[指示]:
1 – 本文のうち、「また、フーコーはその一年後に」で始まり「眺めてみることにしましょう。」で終わる部分を、一字一句違えずに書き写しなさい。
2 – 本文によると、フーコーが振り子を発明した一年後に、歴史上はじめてつくった装置は何ですか。

[本文]:
▽

ブリキのおもちゃから自動車、船舶、体感ゲーム機、飛行機、ミサイル、そしてあのセグウェイ(ジンジャー)に至るまで、バランスをとっているのはジャイロスコープといわれる一連の装置です。これは100年以上も前に科学者フーコーの考え出した二つの装置と原理を同じくするのもなのですが、いったいどういったものなのでしょう?

この記事では
 ・地球の自転を測った大振り子からセグウェイまで
 ・フーコーの一つ目の発明:「フーコー振り子」
 ・フーコーの二つ目の発明:「ジャイロスコープ」
 ・セグウェイのバランス感覚とジャイロスコープ
 ・究極のジャイロスコープ
     という内容で構成しています。
 
地球の自転を測った大振り子からセグウェイまで


地球の自転により生じるコリオリの力を計測するフーコー振り子
 19世紀半ば、一生を地下室で過ごし、星を見ることもない物理学者がいたとしたら、その物理学者にとって、地球の自転を知り得る手段はありえたでしょうか?

 ・・・実は、その手段はありえたのです。19世紀半ばにフランス人科学者フーコーは、地球が回転しているために生じる「コリオリの力」を測ることで、地球の自転を知ることのできる振り子を発明していたからです。これによって、歴史上ではじめて、地球上の情報だけで地球の自転速度(角速度)を測定することができるようになりました。これは物理学的な意味で、非常に大きな出来事でした。

 また、フーコーはその一年後に、フレームの中にはまったコマのような装置「ジャイロスコープ」を、やはり歴史上ではじめてつくっています。
(フーコー振り子と古典的なジャイロスコープのイメージ↑)


 その後、ジャイロスコープというものは、小型化、高性能化、多機能化などと、外見も内容も、ずいぶんと変りました。現在では、ブリキのおもちゃから自動車、船舶、体感ゲーム機、飛行機、ミサイル、そしてあのセグウェイ(ジンジャー)に至るまで、その動きや回転を計測し、バランスを保っています。

 けれど、これだけ多様なジャイロスコープの原理のほとんどのものが、大雑把に言ってしまえば、100年以上も前にフーコーの考え出したこの二つの装置のどちらかと同じものに分類できてしまうのです。これはあのセグウェイでも例外ではありません。(本当はジャイロスコープは大別して3種類と言うべきかもしれないが…)

 そこで今回は、この長いジャイロスコープの歴史を考えながら、さらに私たちの目の前に現れつつある、まったく新しいジャイロスコープがどんなものかを眺めてみることにしましょう。

△

[記録の抜粋]:
▽

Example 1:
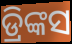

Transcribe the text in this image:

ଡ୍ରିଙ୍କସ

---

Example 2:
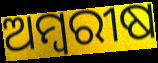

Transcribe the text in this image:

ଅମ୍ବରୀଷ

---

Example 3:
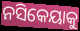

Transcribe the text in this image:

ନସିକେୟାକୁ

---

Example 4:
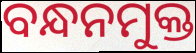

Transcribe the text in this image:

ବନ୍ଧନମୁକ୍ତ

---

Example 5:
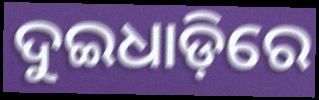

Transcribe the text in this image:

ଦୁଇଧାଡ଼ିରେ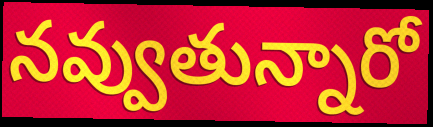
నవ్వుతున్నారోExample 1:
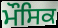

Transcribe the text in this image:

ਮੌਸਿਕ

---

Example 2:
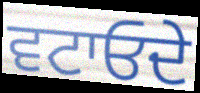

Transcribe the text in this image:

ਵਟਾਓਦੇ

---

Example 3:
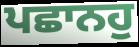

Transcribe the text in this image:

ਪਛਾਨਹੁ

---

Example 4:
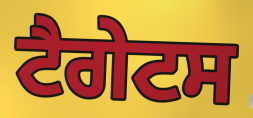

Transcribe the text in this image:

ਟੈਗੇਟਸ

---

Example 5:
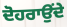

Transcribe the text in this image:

△
▽

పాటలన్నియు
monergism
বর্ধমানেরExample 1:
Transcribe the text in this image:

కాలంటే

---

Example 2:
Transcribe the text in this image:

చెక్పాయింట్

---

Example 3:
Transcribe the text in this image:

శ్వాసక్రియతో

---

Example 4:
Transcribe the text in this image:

△

[練習問題の解答]:
1 –
また、フーコーはその一年後に、フレームの中にはまったコマのような装置「ジャイロスコープ」を、やはり歴史上ではじめてつくっています。
(フーコー振り子と古典的なジャイロスコープのイメージ↑)


 その後、ジャイロスコープというものは、小型化、高性能化、多機能化などと、外見も内容も、ずいぶんと変りました。現在では、ブリキのおもちゃから自動車、船舶、体感ゲーム機、飛行機、ミサイル、そしてあのセグウェイ(ジンジャー)に至るまで、その動きや回転を計測し、バランスを保っています。

 けれど、これだけ多様なジャイロスコープの原理のほとんどのものが、大雑把に言ってしまえば、100年以上も前にフーコーの考え出したこの二つの装置のどちらかと同じものに分類できてしまうのです。これはあのセグウェイでも例外ではありません。(本当はジャイロスコープは大別して3種類と言うべきかもしれないが…)

 そこで今回は、この長いジャイロスコープの歴史を考えながら、さらに私たちの目の前に現れつつある、まったく新しいジャイロスコープがどんなものかを眺めてみることにしましょう。

2 – フレームの中にはまったコマのような装置「ジャイロスコープ」です。